The water produced by the melter shoots out of the machine on each side, almost like two open fire hydrants when the machine's in melting mode.
And operators can turn it up even hotter, Stone said, but they try to keep the water exiting the machine at about 32 to 36 degrees Fahrenheit to keep energy consumption down.
He acknowledged that the water pouring out of his company's melters can lead to ice forming, but there are ways they mitigate that, he said.
"We try to park these melters in close proximity to storm drains," Stone explained. Doing so allows subsurface-earth temperatures to help warm the H2O while it's being funneled to a less obtrusive locale.
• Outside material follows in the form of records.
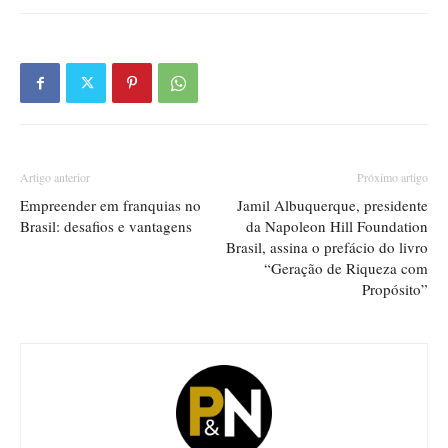
Artigo anterior
Próximo artigo
Empreender em franquias no
Jamil Albuquerque, presidente
Brasil: desafios e vantagens
da Napoleon Hill Foundation
Brasil, assina o prefácio do livro
“Geração de Riqueza com
Propósito”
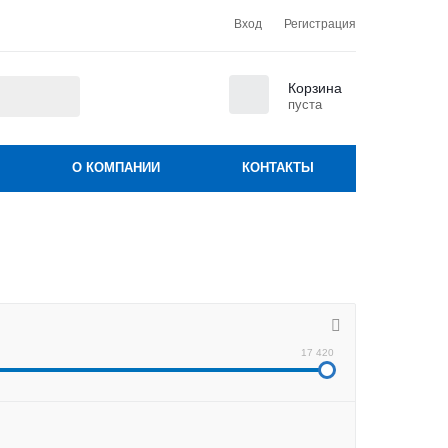
Вход
Регистрация
0
Корзина
пуста
О КОМПАНИИ
КОНТАКТЫ
17 420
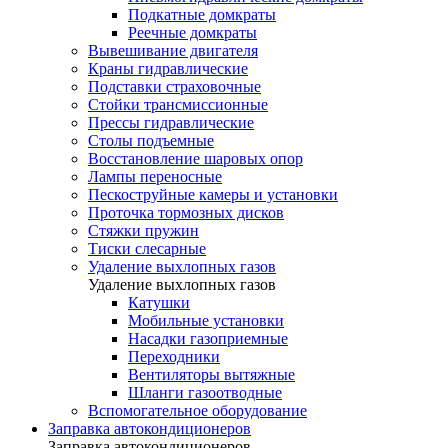
Подкатные домкраты
Реечные домкраты
Вывешивание двигателя
Краны гидравлические
Подставки страховочные
Стойки трансмиссионные
Прессы гидравлические
Столы подъемные
Восстановление шаровых опор
Лампы переносные
Пескоструйные камеры и установки
Проточка тормозных дисков
Стяжки пружин
Тиски слесарные
Удаление выхлопных газов
Удаление выхлопных газов
Катушки
Мобильные установки
Насадки газоприемные
Переходники
Вентиляторы вытяжные
Шланги газоотводные
Вспомогательное оборудование
Заправка автокондиционеров
Заправка автокондиционеров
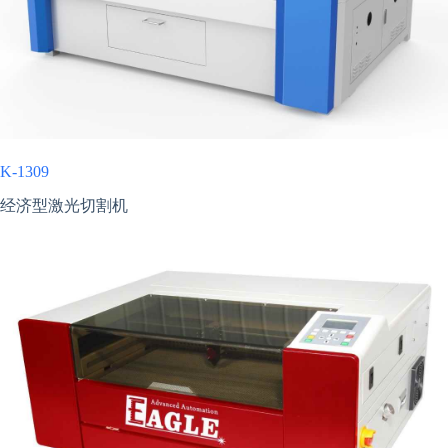
K-1309
经济型激光切割机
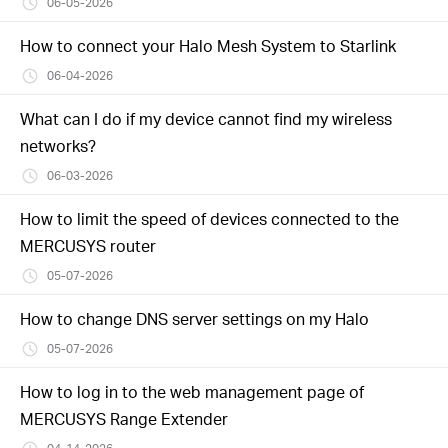
06-05-2026
How to connect your Halo Mesh System to Starlink
06-04-2026
What can I do if my device cannot find my wireless
networks?
06-03-2026
How to limit the speed of devices connected to the
MERCUSYS router
05-07-2026
How to change DNS server settings on my Halo
05-07-2026
How to log in to the web management page of
MERCUSYS Range Extender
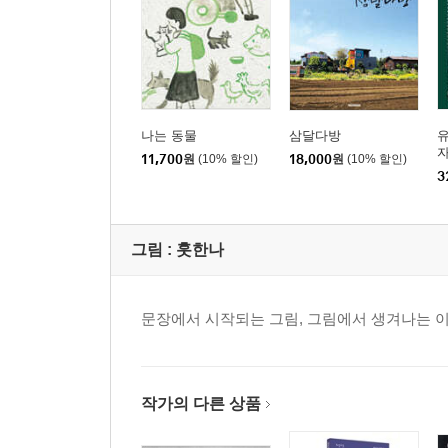
나는 동물
삼달다방
유
자
11,700
원
(10% 할인)
18,000
원
(10% 할인)
3
그림 :
훗한나
문장에서 시작되는 그림, 그림에서 생겨나는 이
작가의 다른 상품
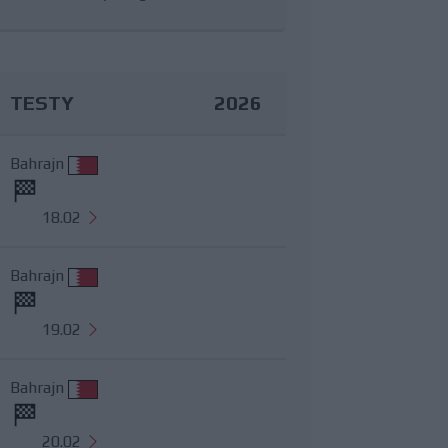
TESTY
2026
Bahrajn
18.02
Bahrajn
19.02
Bahrajn
20.02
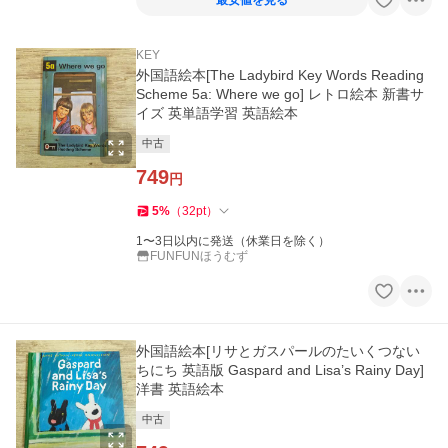
最安値を見る
KEY
外国語絵本[The Ladybird Key Words Reading
Scheme 5a: Where we go] レトロ絵本 新書サ
イズ 英単語学習 英語絵本
中古
749
円
5
%
（
32
pt
）
1〜3日以内に発送（休業日を除く）
FUNFUNほうむず
外国語絵本[リサとガスパールのたいくつない
ちにち 英語版 Gaspard and Lisa’s Rainy Day]
洋書 英語絵本
中古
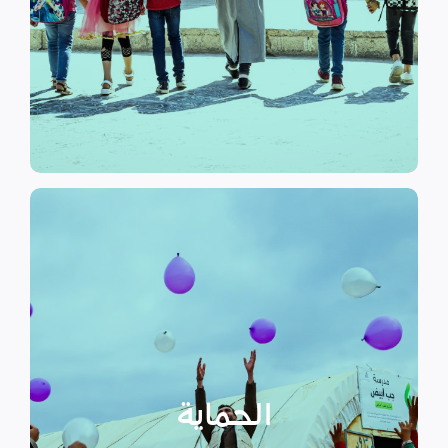
الرسمي وبرامج التوعية التي
نهدف إلى توفير مناهج التعليم غير
التعليم
الحماية
تهدف منظمة سداد إلى تمكين
الأسر المهمشة والتي ترأسها إناث
عبر تعزيز المساعدة الإنسانية التي
تراعي الأمور الخاصة بالنوع
الحماية
الاجتماعي “الجنساني” مع التركيز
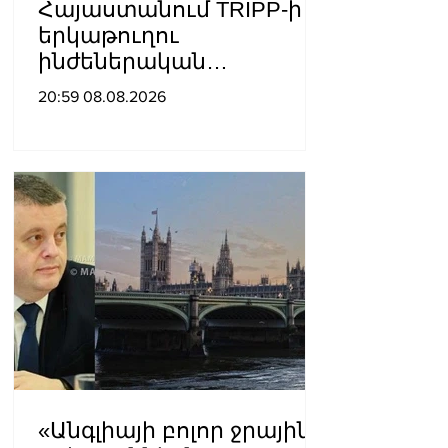
Հայաստանում TRIPP-ի
երկաթուղու
ինժեներական
ուսումնասիրություններ
20:59 08.08.2026
ն արդեն սկսվել են.
Ռուբիո
«Անգլիայի բոլոր ջրային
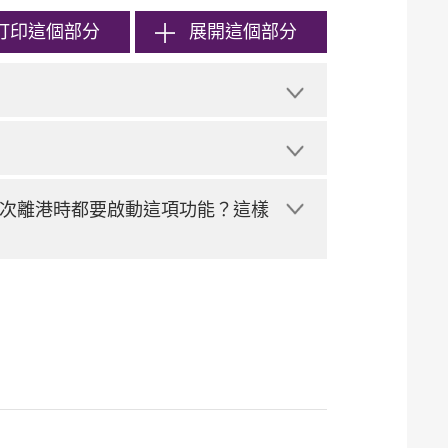
打印
這個部分
展開這個部分
次離港時都要啟動這項功能？這樣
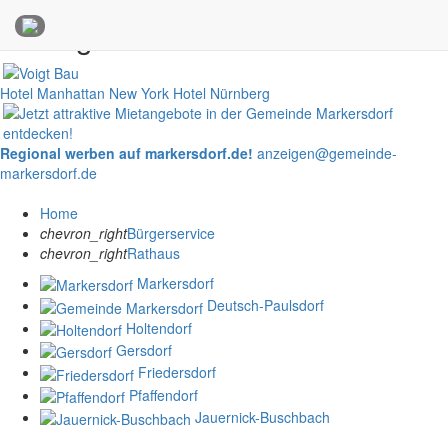
Anzeigen
Hotel Manhattan New York
Hotel Nürnberg
Regional werben auf markersdorf.de!
anzeigen@gemeinde-
markersdorf.de
Home
chevron_right
Bürgerservice
chevron_right
Rathaus
Markersdorf
Deutsch-Paulsdorf
Holtendorf
Gersdorf
Friedersdorf
Pfaffendorf
Jauernick-Buschbach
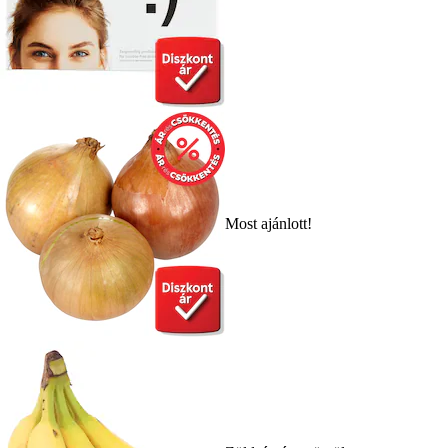
Most ajánlott!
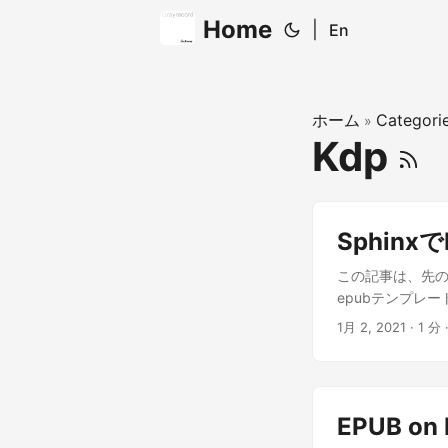
Home
|
En
ホーム
Categori
»
Kdp
Sphin
この記事は、先の
epubテンプレ
で、basicテンプ
1月 2, 2021
· 1 分 
換え、書き換えたx
ておきました。 https
EPUB on 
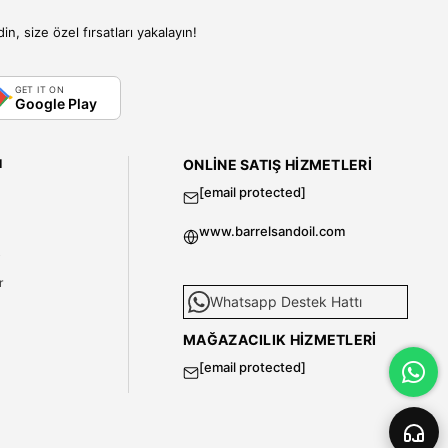
, size özel fırsatları yakalayın!
GET IT ON
Google Play
I
ONLINE SATIŞ HIZMETLERI
[email protected]
www.barrelsandoil.com
i
r
Whatsapp Destek Hattı
MAĞAZACILIK HIZMETLERI
[email protected]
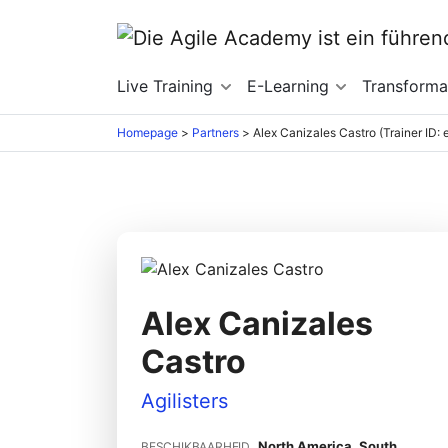
Live Training
E-Learning
Transforma
Homepage
>
Partners
>
Alex Canizales Castro (Trainer ID:
Alex Canizales
Castro
Agilisters
North America, South
BESCHIKBAARHEID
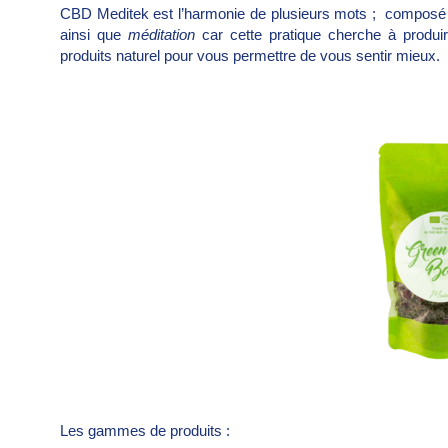
CBD Meditek est l’harmonie de plusieurs mots ; compos
ainsi que
méditation
car cette pratique cherche à produir
produits naturel pour vous permettre de vous sentir mieux.
Les gammes de produits :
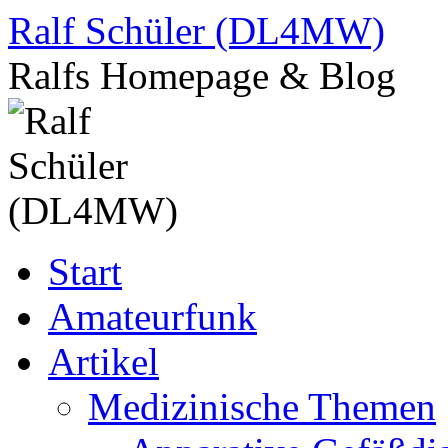
Zum
Ralf Schüler (DL4MW)
Inhalt
springen
Ralfs Homepage & Blog
Start
Amateurfunk
Artikel
Medizinische Themen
According to Stone, Aero Snow owns and operates roughly 150 melters across the U.S. The company manufactures the machines, which he described as a "somewhat expensive" niche product built for a singular purpose.
As a result, Aero Snow only rents its melters out — many times by the season — and does not sell them, he said.
As far as the cost of one goes, the model working in Breckenridge on Thursday has been valued somewhere between $650,000 to $750,000, according to Stone, who put the ballpark cost of renting one out at about $1,500 to $2,000 an hour.
There's only a certain number of entities that need a machine like this, such as northern cities or airports that have to clear large amounts of snowfall. However, for the ones who do, the company's biggest claim rests on the side of its machines: "The World's Best Snow Melters … Next to the Sun."